RECORDED DATA:
......

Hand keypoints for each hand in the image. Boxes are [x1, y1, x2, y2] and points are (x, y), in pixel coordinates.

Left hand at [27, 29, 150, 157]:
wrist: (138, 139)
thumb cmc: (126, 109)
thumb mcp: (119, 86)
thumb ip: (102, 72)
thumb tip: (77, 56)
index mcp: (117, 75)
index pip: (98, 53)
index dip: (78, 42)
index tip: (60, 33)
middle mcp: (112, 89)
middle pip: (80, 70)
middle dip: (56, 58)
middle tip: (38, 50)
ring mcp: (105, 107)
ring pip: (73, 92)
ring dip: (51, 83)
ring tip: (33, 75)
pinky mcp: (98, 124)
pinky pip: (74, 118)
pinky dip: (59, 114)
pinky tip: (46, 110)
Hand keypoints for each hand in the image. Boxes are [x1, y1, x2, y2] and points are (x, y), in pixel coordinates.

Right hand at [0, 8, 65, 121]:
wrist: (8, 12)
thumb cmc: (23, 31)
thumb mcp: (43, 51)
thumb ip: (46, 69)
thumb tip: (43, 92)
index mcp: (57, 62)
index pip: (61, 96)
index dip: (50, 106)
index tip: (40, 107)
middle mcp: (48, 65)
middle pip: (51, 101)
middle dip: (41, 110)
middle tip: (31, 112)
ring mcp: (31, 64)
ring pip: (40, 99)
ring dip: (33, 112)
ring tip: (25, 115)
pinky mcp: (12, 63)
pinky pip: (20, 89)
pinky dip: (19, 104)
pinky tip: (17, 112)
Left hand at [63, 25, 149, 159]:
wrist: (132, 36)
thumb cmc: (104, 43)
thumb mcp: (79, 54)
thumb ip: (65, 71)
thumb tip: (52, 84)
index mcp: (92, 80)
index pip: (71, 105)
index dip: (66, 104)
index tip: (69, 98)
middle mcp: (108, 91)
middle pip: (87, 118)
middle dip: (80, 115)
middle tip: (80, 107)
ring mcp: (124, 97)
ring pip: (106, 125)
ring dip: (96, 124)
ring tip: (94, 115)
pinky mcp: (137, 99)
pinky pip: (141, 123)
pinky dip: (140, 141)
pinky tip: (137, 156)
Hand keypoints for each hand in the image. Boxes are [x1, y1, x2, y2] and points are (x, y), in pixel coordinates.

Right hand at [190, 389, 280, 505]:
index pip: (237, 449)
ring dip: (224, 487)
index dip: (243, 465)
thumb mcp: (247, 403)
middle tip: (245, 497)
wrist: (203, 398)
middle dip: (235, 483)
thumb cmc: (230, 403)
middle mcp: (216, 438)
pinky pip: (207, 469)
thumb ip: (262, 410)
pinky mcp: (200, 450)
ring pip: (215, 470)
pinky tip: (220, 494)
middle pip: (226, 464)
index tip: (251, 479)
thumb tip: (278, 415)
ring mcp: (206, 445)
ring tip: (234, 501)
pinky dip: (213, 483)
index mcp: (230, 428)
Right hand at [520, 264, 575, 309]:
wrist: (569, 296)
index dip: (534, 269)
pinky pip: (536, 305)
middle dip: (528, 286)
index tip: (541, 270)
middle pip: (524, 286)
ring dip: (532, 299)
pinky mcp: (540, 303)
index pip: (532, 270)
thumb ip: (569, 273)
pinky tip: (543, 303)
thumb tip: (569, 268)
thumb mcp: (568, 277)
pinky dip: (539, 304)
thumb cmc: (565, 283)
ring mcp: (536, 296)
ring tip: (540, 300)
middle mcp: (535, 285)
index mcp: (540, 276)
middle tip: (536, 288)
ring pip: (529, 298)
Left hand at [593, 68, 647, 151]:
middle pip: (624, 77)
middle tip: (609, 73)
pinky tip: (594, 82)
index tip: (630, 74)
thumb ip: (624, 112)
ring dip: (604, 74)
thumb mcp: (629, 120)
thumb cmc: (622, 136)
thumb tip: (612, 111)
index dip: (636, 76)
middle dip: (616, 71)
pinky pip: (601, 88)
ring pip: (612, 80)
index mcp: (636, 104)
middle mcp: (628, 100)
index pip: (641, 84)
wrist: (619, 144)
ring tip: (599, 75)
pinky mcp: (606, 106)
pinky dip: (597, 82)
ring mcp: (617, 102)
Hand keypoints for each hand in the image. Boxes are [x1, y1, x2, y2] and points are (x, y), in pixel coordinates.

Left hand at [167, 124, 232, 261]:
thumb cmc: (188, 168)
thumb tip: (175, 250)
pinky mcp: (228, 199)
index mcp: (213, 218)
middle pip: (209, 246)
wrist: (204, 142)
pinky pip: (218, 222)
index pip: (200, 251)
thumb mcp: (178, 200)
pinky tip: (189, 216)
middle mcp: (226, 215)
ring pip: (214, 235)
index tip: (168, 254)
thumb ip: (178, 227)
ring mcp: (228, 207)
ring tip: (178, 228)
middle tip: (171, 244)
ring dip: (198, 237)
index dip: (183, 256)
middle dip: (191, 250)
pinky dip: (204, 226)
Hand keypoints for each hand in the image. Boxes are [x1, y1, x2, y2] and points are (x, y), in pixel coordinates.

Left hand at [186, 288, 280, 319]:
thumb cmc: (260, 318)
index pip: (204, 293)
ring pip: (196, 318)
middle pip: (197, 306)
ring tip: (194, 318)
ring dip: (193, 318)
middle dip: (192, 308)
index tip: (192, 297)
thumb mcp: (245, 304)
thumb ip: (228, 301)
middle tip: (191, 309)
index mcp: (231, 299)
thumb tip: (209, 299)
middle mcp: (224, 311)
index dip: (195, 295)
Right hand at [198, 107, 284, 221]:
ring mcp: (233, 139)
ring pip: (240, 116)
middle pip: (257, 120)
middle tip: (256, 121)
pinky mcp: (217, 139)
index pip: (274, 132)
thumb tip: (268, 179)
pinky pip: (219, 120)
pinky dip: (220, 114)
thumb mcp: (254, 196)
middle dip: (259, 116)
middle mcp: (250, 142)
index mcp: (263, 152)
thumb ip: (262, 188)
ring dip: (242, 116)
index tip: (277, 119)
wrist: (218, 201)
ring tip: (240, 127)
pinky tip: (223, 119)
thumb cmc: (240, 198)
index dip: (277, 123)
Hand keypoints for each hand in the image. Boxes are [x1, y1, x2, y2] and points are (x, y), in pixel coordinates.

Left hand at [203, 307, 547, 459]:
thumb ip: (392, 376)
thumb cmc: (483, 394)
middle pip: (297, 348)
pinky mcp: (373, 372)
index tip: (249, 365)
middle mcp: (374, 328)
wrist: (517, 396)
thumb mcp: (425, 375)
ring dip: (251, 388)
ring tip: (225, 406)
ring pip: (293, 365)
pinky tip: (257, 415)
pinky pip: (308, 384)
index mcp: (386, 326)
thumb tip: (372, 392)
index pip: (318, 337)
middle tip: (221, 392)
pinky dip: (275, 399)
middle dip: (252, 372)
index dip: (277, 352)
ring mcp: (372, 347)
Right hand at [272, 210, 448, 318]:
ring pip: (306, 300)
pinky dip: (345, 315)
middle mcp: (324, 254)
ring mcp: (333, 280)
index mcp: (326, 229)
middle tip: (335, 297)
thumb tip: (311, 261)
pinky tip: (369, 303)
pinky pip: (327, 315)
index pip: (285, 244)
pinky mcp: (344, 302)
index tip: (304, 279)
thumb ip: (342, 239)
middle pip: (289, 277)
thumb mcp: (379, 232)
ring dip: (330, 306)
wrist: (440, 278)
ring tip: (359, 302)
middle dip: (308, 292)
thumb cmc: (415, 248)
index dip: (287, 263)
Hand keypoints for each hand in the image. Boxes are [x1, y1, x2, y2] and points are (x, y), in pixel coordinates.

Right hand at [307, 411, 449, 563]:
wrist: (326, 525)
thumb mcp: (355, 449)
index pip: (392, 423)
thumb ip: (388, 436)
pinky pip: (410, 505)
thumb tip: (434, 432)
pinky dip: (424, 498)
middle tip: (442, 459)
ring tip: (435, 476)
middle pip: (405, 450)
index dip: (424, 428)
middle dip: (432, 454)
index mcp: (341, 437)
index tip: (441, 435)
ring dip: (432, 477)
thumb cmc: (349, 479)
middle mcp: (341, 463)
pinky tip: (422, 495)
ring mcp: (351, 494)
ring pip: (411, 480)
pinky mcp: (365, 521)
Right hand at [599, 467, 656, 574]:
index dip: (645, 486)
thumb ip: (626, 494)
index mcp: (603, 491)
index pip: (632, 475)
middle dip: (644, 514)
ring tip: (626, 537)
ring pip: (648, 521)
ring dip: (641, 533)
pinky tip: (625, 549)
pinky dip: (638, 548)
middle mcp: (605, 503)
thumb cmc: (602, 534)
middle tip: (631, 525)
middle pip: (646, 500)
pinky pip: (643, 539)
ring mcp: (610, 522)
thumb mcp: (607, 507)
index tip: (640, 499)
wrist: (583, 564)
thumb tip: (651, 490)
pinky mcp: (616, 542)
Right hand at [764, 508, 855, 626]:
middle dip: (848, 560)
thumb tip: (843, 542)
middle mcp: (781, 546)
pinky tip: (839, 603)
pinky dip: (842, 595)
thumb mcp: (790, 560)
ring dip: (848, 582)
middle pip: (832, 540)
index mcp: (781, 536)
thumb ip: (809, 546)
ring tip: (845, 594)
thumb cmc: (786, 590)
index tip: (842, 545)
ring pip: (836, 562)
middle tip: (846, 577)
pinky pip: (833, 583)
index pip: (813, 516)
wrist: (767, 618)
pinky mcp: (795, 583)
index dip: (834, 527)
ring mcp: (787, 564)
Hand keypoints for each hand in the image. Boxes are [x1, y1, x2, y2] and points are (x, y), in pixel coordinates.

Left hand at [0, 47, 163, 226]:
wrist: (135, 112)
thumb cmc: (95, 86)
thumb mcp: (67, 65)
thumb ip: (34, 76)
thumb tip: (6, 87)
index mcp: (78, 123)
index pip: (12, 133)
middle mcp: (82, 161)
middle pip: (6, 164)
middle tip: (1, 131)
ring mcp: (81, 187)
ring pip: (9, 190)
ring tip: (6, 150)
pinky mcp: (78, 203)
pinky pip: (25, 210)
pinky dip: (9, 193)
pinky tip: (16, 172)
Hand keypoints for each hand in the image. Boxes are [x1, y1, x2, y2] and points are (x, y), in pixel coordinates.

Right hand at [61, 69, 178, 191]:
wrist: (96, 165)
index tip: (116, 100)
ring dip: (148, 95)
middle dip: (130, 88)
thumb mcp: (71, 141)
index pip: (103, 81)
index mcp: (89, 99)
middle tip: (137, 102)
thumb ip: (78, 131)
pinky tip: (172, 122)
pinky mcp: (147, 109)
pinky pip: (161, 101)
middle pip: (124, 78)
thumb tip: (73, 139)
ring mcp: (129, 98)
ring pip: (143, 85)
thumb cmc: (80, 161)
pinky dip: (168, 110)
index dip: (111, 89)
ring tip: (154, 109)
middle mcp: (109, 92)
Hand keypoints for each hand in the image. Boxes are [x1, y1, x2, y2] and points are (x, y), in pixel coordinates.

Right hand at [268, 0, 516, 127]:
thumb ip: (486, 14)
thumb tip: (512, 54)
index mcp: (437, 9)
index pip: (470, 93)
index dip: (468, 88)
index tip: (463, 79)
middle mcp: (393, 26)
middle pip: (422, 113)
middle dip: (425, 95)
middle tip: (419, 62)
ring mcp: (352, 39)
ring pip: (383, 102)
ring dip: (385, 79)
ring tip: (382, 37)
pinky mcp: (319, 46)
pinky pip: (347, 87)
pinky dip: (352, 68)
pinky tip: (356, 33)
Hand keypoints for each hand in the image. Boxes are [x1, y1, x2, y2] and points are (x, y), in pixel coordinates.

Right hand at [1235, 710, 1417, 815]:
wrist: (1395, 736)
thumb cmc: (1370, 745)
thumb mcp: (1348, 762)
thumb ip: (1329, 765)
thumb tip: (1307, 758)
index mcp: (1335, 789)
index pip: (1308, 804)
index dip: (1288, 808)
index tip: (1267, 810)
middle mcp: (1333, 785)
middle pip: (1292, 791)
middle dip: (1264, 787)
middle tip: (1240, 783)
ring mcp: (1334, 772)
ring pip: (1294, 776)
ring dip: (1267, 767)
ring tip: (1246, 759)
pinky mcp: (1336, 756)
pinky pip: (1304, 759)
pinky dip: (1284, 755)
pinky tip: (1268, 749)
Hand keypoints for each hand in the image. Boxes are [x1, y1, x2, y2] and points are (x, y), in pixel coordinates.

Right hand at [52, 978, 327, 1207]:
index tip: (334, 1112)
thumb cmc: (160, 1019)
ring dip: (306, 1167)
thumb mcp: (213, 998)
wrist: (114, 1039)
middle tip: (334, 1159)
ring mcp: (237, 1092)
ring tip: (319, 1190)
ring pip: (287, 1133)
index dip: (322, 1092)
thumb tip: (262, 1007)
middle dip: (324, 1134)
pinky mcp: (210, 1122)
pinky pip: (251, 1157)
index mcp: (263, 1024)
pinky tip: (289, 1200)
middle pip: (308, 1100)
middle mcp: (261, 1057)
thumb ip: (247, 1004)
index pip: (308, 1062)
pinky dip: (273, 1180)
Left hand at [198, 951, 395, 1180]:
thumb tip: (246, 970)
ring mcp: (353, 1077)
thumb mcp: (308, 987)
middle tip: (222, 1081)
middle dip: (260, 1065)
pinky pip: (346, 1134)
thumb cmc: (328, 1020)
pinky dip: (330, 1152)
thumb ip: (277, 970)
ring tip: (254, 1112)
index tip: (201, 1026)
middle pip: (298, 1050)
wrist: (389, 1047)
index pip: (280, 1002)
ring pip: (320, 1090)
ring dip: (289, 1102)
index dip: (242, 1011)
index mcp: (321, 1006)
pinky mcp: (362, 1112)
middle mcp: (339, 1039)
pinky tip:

......

EXERCISE REQUIREMENTS: Write out the records exactly, starting at the first line and stopping after the line that contains "pinky tip: (220, 494)".

WRITTEN SOLUTION:
Hand keypoints for each hand in the image. Boxes are [x1, y1, x2, y2] and points are (x, y), in pixel coordinates.

Left hand at [27, 29, 150, 157]:
wrist: (138, 139)
thumb cmc: (126, 109)
thumb mcp: (119, 86)
thumb ip: (102, 72)
thumb tip: (77, 56)
index mcp: (117, 75)
index pip: (98, 53)
index dip: (78, 42)
index tip: (60, 33)
middle mcp: (112, 89)
middle pip: (80, 70)
middle dip: (56, 58)
middle tip: (38, 50)
ring mcp: (105, 107)
ring pip: (73, 92)
ring dip: (51, 83)
ring tip: (33, 75)
pinky mcp: (98, 124)
pinky pip: (74, 118)
pinky dip: (59, 114)
pinky tip: (46, 110)
Hand keypoints for each hand in the image. Boxes are [x1, y1, x2, y2] and points are (x, y), in pixel coordinates.

Right hand at [0, 8, 65, 121]:
wrist: (8, 12)
thumb cmc: (23, 31)
thumb mcp: (43, 51)
thumb ip: (46, 69)
thumb tip: (43, 92)
index mcp: (57, 62)
index pip: (61, 96)
index dip: (50, 106)
index tip: (40, 107)
middle mcp: (48, 65)
middle pip: (51, 101)
middle dip: (41, 110)
middle tip: (31, 112)
ring mcp: (31, 64)
ring pip: (40, 99)
ring dip: (33, 112)
ring tip: (25, 115)
pinky mcp: (12, 63)
pinky pip: (20, 89)
pinky dip: (19, 104)
pinky tip: (17, 112)
Left hand at [63, 25, 149, 159]:
wrist: (132, 36)
thumb cmc: (104, 43)
thumb mcp: (79, 54)
thumb ip: (65, 71)
thumb tip: (52, 84)
index mcp: (92, 80)
index pip: (71, 105)
index dip: (66, 104)
index tip: (69, 98)
middle mcp: (108, 91)
middle pip: (87, 118)
middle dip: (80, 115)
middle tip: (80, 107)
ring mcp: (124, 97)
ring pip: (106, 125)
ring dip: (96, 124)
ring tip: (94, 115)
pinky mcp: (137, 99)
pinky pip: (141, 123)
pinky dip: (140, 141)
pinky tip: (137, 156)
Hand keypoints for each hand in the image. Boxes are [x1, y1, x2, y2] and points are (x, y), in pixel coordinates.

Right hand at [190, 389, 280, 505]:
index pip: (237, 449)
ring dip: (224, 487)
index dip: (243, 465)
thumb mcp: (247, 403)
middle tip: (245, 497)
wrist: (203, 398)
middle dip: (235, 483)
thumb cmc: (230, 403)
middle mcp: (216, 438)
pinky pip: (207, 469)
thumb ip: (262, 410)
pinky mcp: (200, 450)
ring pip: (215, 470)
pinky tip: (220, 494)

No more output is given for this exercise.